L’acte d’adoration ne se justifie que dans le cadre de l’expérience d’un vrai et authentique amour. Cela va de soi, car  toute personne qui aime et qui se sent totalement aimée par une autre, l’adore. Elle ne jure que par elle. L’amour profond conduit à un acte d’admiration, d’émerveillement de la personne aimée. Mais l’adoration vouée à une personne humaine ne correspond nullement à celle rendue à Dieu. Du point de vue spirituel, l’adoration n’est même plus un acte mais devient un culte. Les raisons pour lesquelles on adore un humain ne sont pas proportionnelles à celles qui justifient l’adoration de Dieu.

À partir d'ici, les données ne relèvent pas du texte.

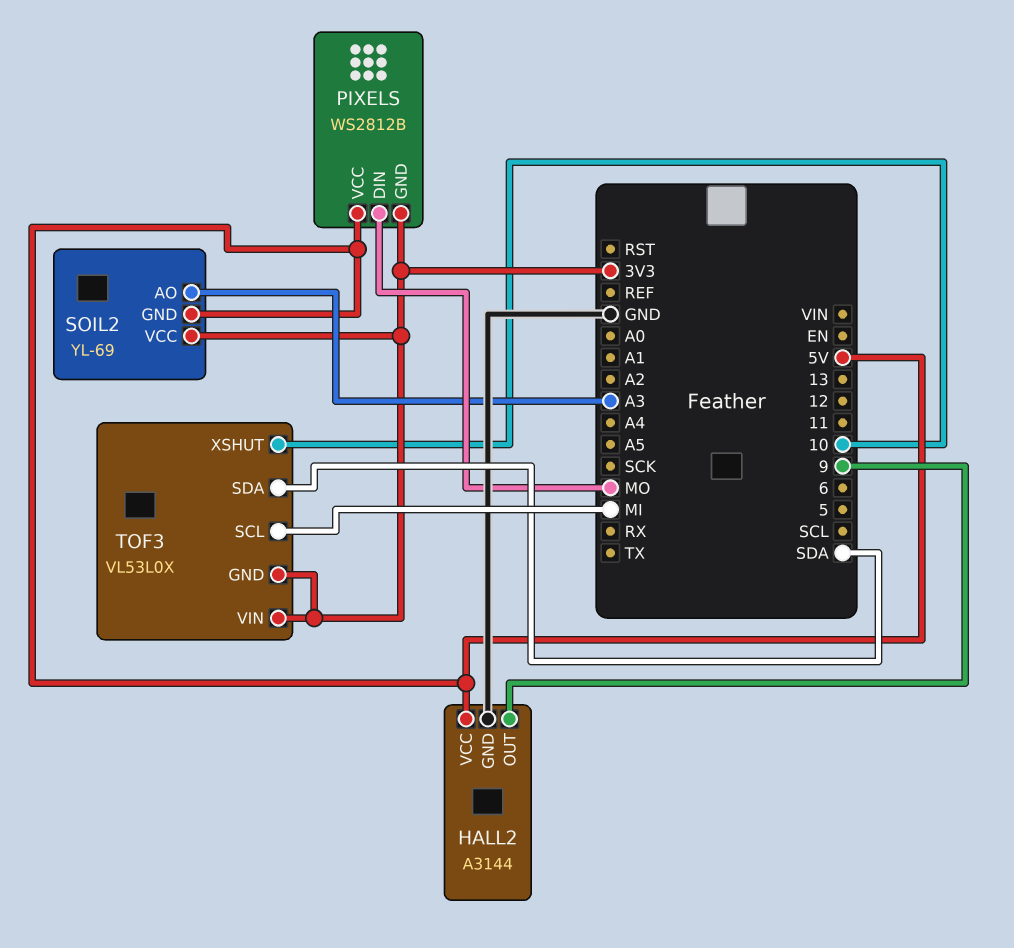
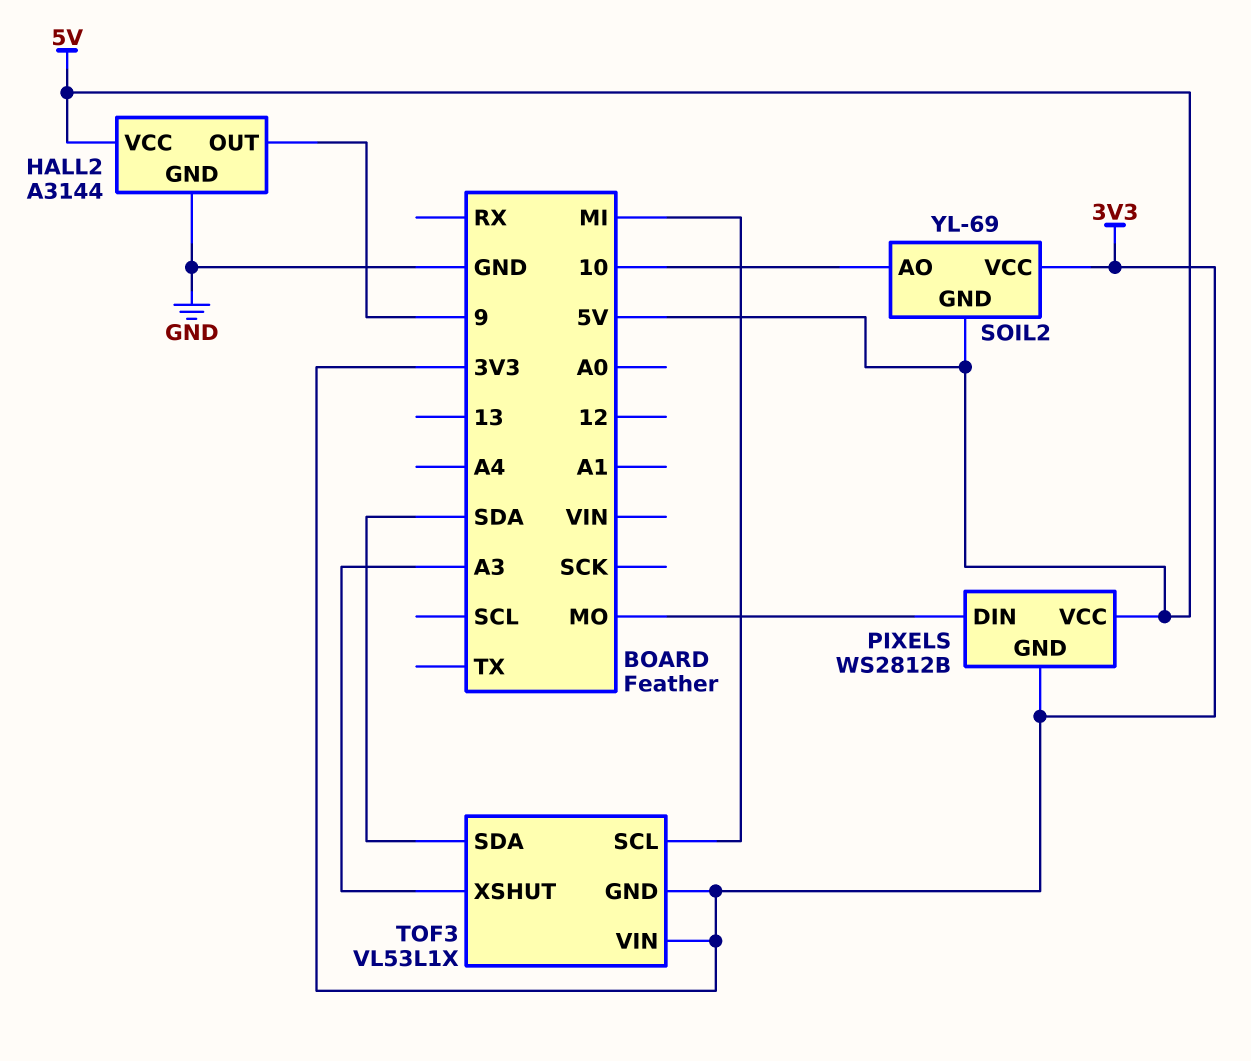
SOIL2 pin AO: A3 -> 10
TOF3: VL53L0X -> VL53L1X
TOF3 pin XSHUT: 10 -> A3

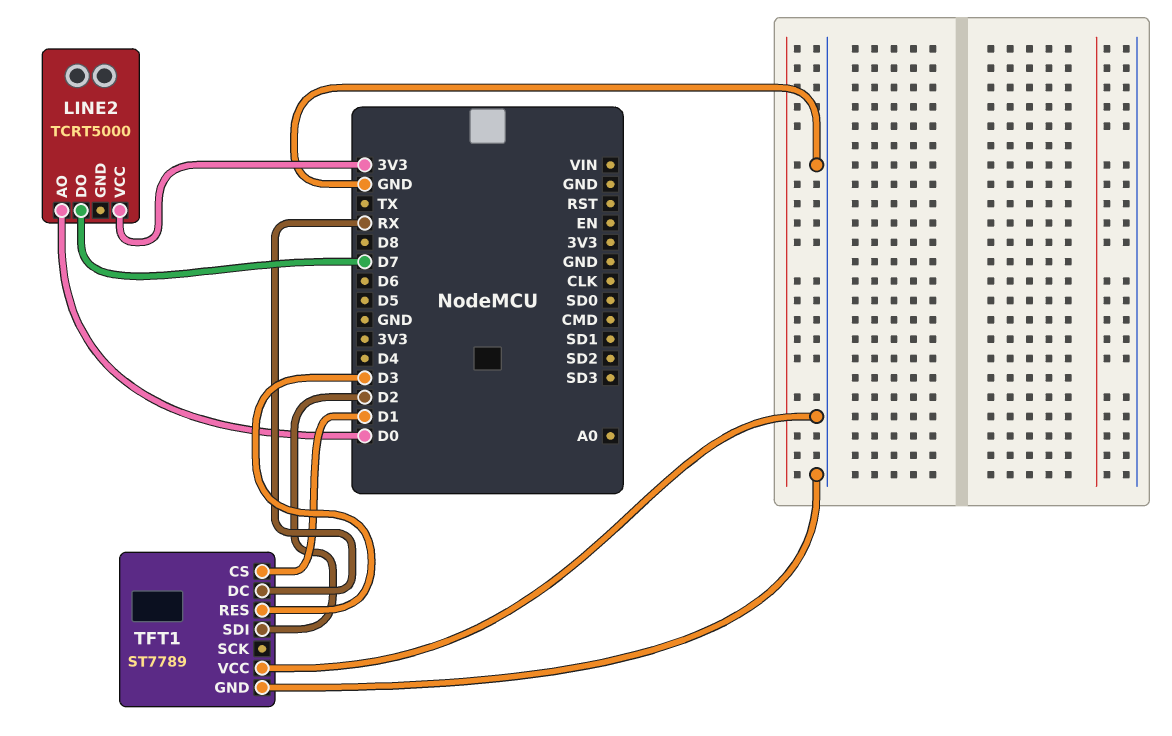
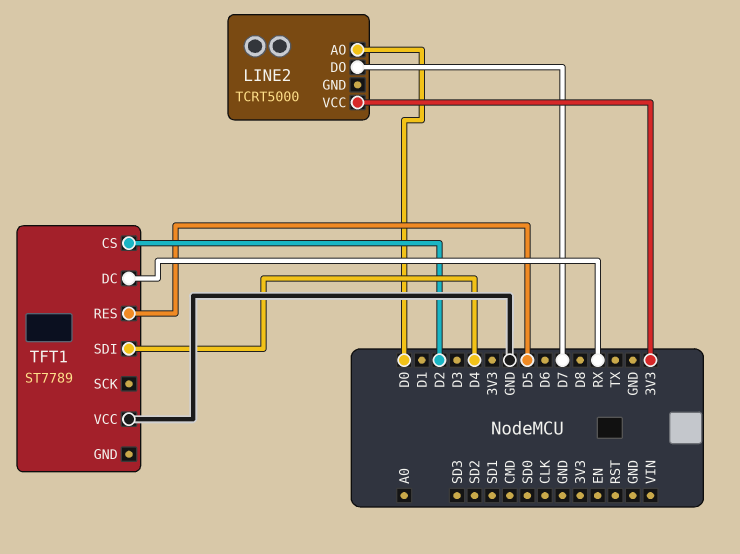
TFT1 pin CS: D1 -> D2
TFT1 pin GND: GND -> none
TFT1 pin RES: D3 -> D5
TFT1 pin SDI: D2 -> D4

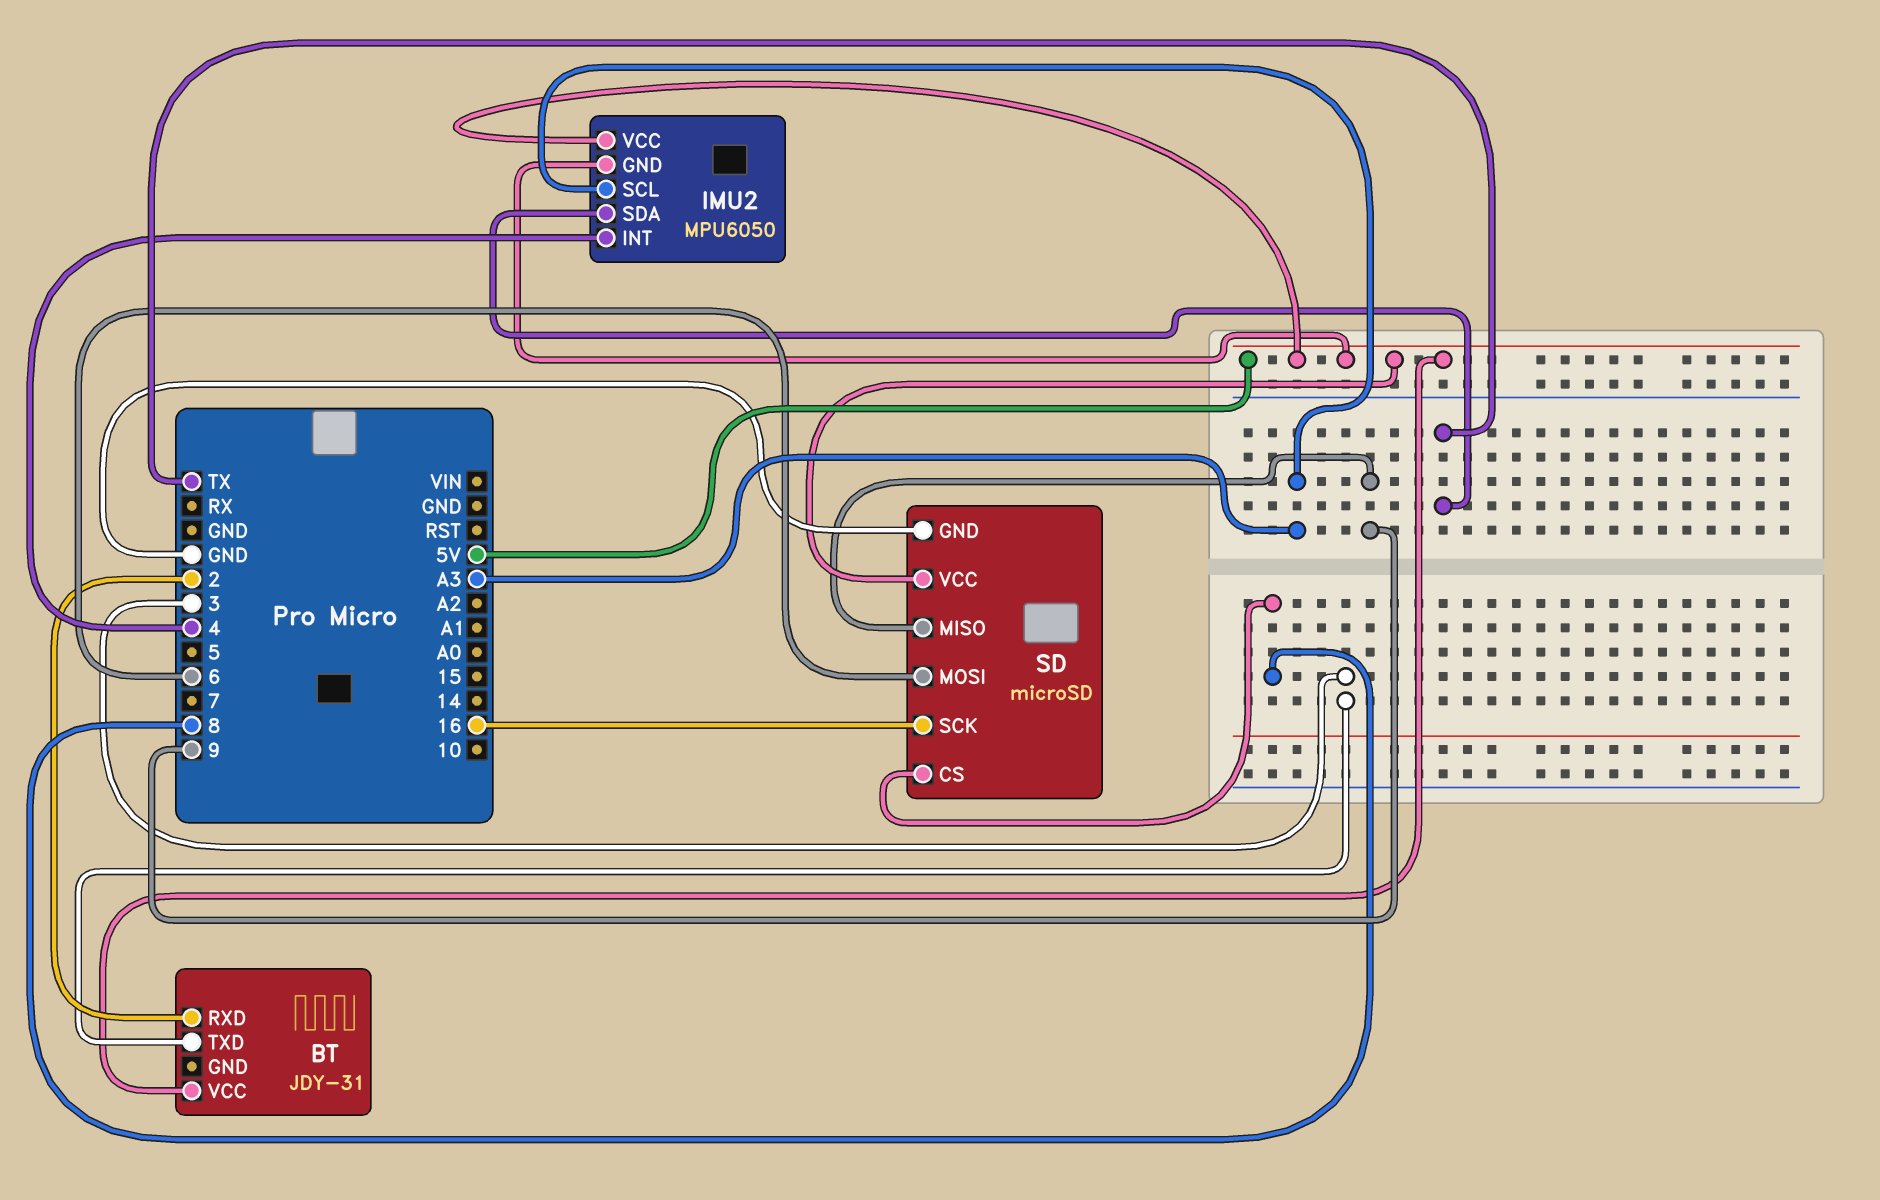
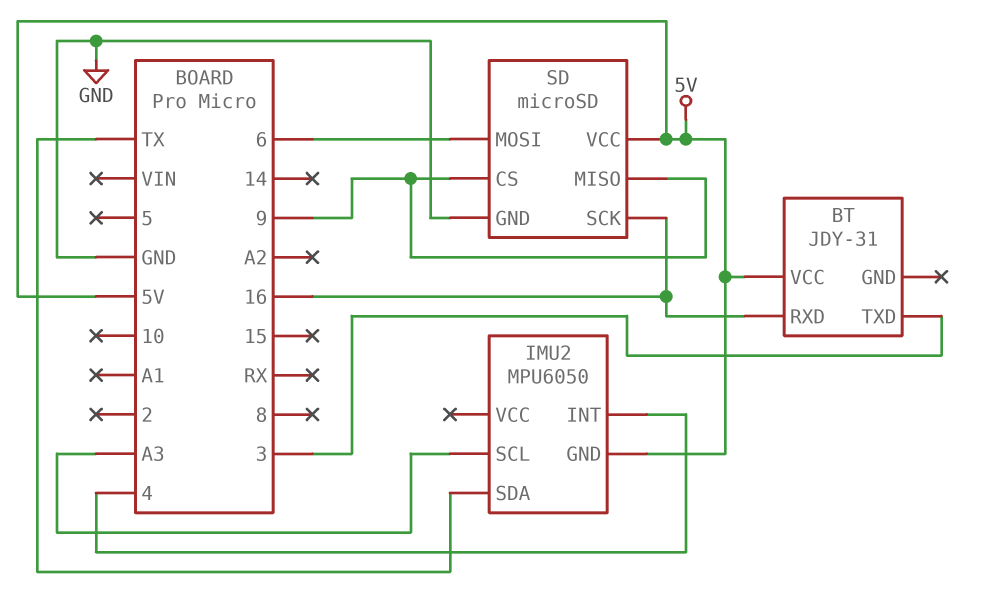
BT pin RXD: 2 -> 16
IMU2 pin VCC: 5V -> none
SD pin CS: 8 -> 9

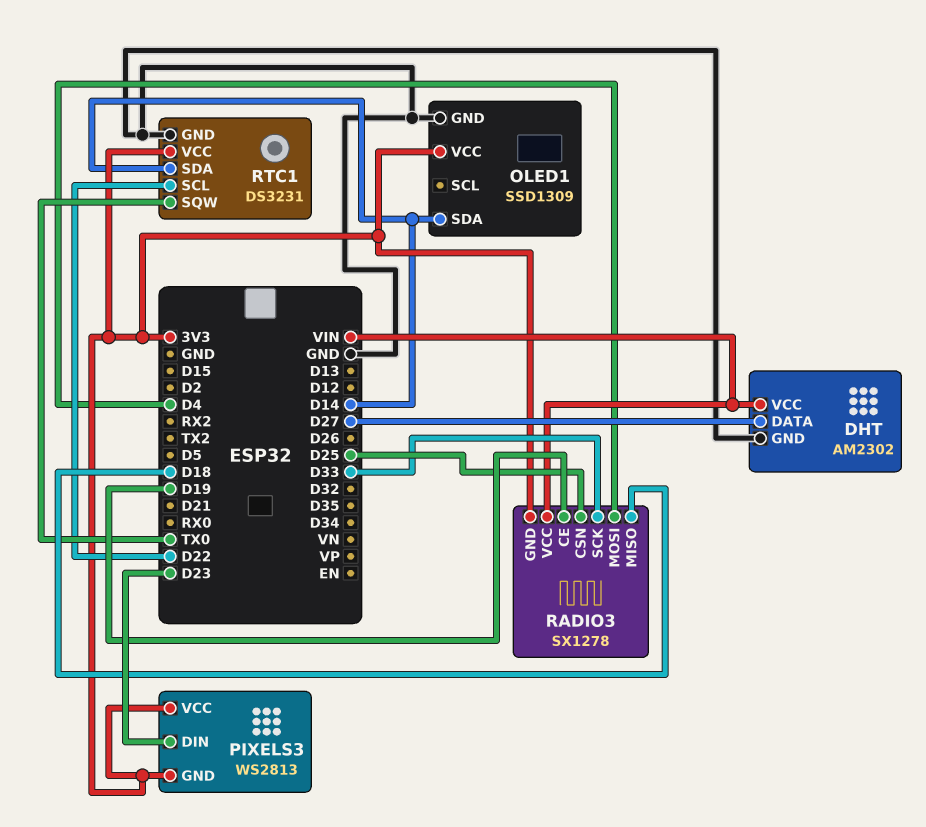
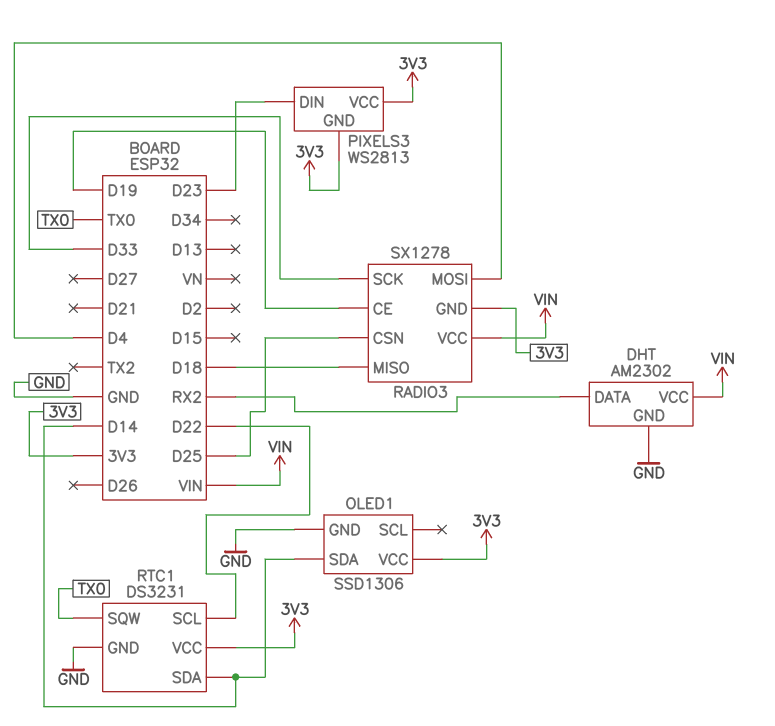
DHT pin DATA: D27 -> RX2
OLED1: SSD1309 -> SSD1306

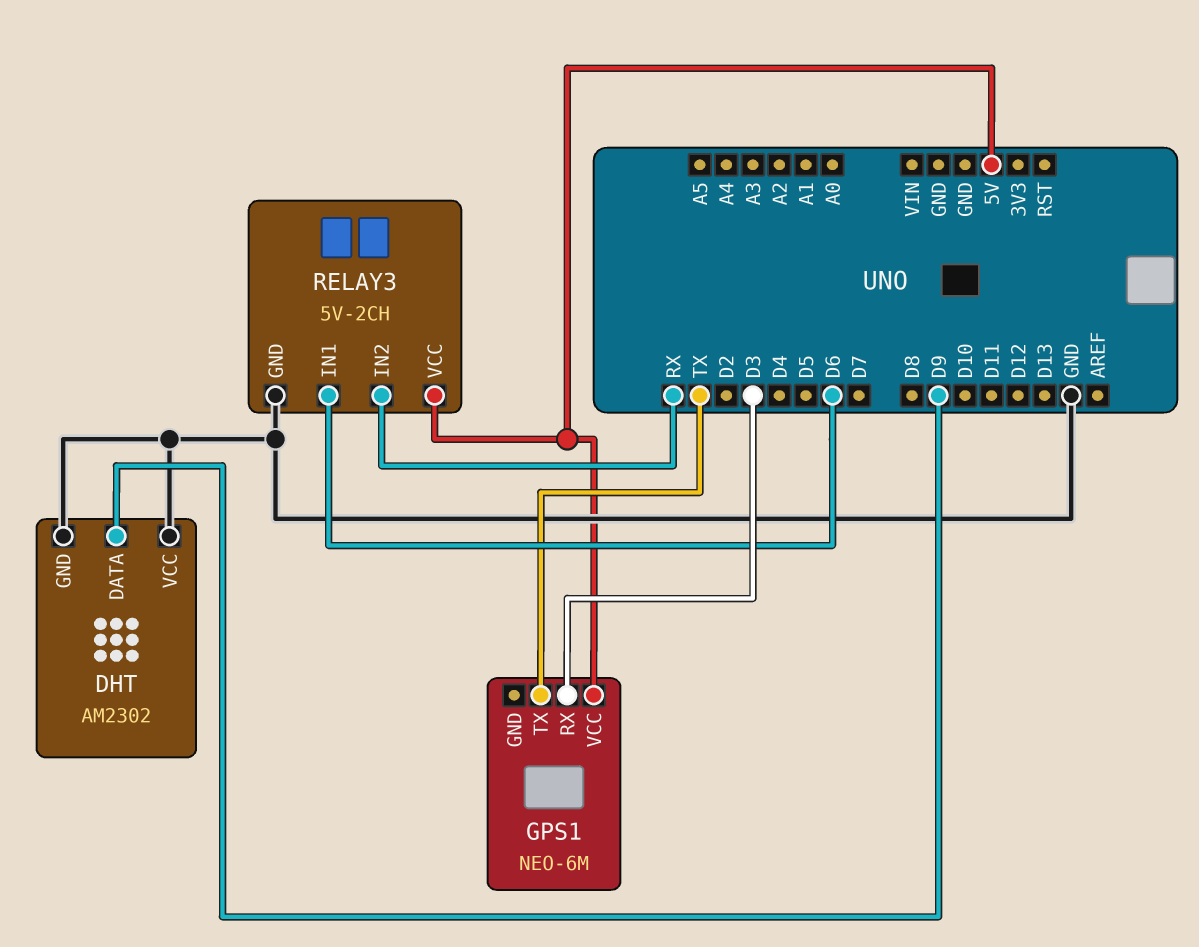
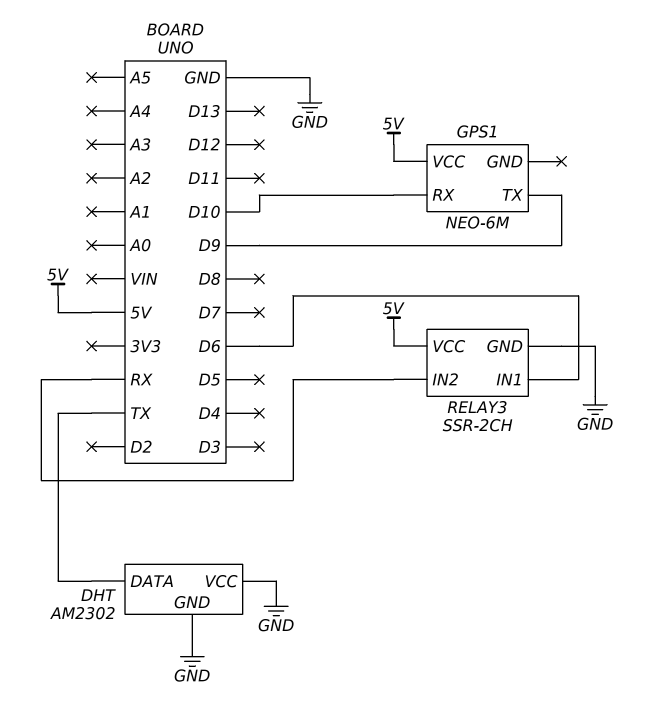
DHT pin DATA: D9 -> TX
GPS1 pin RX: D3 -> D10
GPS1 pin TX: TX -> D9
RELAY3: 5V-2CH -> SSR-2CH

 Celle-ci procède d’abord de l’émerveillement que l’humain éprouve devant la grandeur de Dieu, la splendeur de sa création, l’infinité de sa bonté, l’universalité et l’incommensurabilité de son amour, bref devant tout ce qui résulte de LUI. Ayant reconnu et expérimenté tout cela, on est littéralement extasié et transporté par la magnificence divine. Aussi, n’est-il plus étonnant de se voir pousser par l’Esprit à remercier et louer Dieu.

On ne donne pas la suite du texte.